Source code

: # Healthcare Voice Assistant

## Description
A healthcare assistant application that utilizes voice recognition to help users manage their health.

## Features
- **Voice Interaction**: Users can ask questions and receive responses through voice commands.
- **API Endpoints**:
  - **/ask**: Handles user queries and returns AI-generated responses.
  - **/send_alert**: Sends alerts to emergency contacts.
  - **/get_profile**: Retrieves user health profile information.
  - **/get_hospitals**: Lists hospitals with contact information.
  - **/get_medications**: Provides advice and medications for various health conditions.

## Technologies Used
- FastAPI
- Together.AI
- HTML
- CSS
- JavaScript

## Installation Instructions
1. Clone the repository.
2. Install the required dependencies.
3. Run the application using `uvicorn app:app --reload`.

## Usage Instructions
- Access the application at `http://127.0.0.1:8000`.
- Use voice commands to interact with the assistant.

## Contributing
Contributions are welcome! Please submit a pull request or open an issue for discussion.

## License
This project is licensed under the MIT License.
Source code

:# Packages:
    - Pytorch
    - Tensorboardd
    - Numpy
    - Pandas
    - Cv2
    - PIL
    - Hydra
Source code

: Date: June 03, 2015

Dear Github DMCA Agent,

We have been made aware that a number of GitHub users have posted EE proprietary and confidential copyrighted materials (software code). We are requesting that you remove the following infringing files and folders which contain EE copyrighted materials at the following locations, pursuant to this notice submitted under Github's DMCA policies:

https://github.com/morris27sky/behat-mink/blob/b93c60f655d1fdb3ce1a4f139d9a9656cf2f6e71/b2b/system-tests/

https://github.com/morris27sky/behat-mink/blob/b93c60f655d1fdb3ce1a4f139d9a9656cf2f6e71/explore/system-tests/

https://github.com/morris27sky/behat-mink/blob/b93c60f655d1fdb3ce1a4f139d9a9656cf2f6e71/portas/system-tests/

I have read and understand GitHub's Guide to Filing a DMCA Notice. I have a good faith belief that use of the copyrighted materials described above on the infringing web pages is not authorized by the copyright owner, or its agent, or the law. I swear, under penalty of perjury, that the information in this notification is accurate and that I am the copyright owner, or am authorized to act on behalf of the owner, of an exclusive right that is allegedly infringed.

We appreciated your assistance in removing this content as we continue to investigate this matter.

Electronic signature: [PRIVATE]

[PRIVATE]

━━━━━━━━━━━━━━━━━━━━

**How to complete this task**
Turn the lines above into a numbered list, one line per item, and drop the blank ones.

**Task result**
1. Source code
2. : # Healthcare Voice Assistant
3. ## Description
4. A healthcare assistant application that utilizes voice recognition to help users manage their health.
5. ## Features
6. - **Voice Interaction**: Users can ask questions and receive responses through voice commands.
7. - **API Endpoints**:
8.   - **/ask**: Handles user queries and returns AI-generated responses.
9.   - **/send_alert**: Sends alerts to emergency contacts.
10.   - **/get_profile**: Retrieves user health profile information.
11.   - **/get_hospitals**: Lists hospitals with contact information.
12.   - **/get_medications**: Provides advice and medications for various health conditions.
13. ## Technologies Used
14. - FastAPI
15. - Together.AI
16. - HTML
17. - CSS
18. - JavaScript
19. ## Installation Instructions
20. 1. Clone the repository.
21. 2. Install the required dependencies.
22. 3. Run the application using `uvicorn app:app --reload`.
23. ## Usage Instructions
24. - Access the application at `http://127.0.0.1:8000`.
25. - Use voice commands to interact with the assistant.
26. ## Contributing
27. Contributions are welcome! Please submit a pull request or open an issue for discussion.
28. ## License
29. This project is licensed under the MIT License.
30. Source code
31. :# Packages:
32.     - Pytorch
33.     - Tensorboardd
34.     - Numpy
35.     - Pandas
36.     - Cv2
37.     - PIL
38.     - Hydra
39. Source code
40. : Date: June 03, 2015
41. Dear Github DMCA Agent,
42. We have been made aware that a number of GitHub users have posted EE proprietary and confidential copyrighted materials (software code). We are requesting that you remove the following infringing files and folders which contain EE copyrighted materials at the following locations, pursuant to this notice submitted under Github's DMCA policies:
43. https://github.com/morris27sky/behat-mink/blob/b93c60f655d1fdb3ce1a4f139d9a9656cf2f6e71/b2b/system-tests/
44. https://github.com/morris27sky/behat-mink/blob/b93c60f655d1fdb3ce1a4f139d9a9656cf2f6e71/explore/system-tests/
45. https://github.com/morris27sky/behat-mink/blob/b93c60f655d1fdb3ce1a4f139d9a9656cf2f6e71/portas/system-tests/
46. I have read and understand GitHub's Guide to Filing a DMCA Notice. I have a good faith belief that use of the copyrighted materials described above on the infringing web pages is not authorized by the copyright owner, or its agent, or the law. I swear, under penalty of perjury, that the information in this notification is accurate and that I am the copyright owner, or am authorized to act on behalf of the owner, of an exclusive right that is allegedly infringed.
47. We appreciated your assistance in removing this content as we continue to investigate this matter.
48. Electronic signature: [PRIVATE]
49. [PRIVATE]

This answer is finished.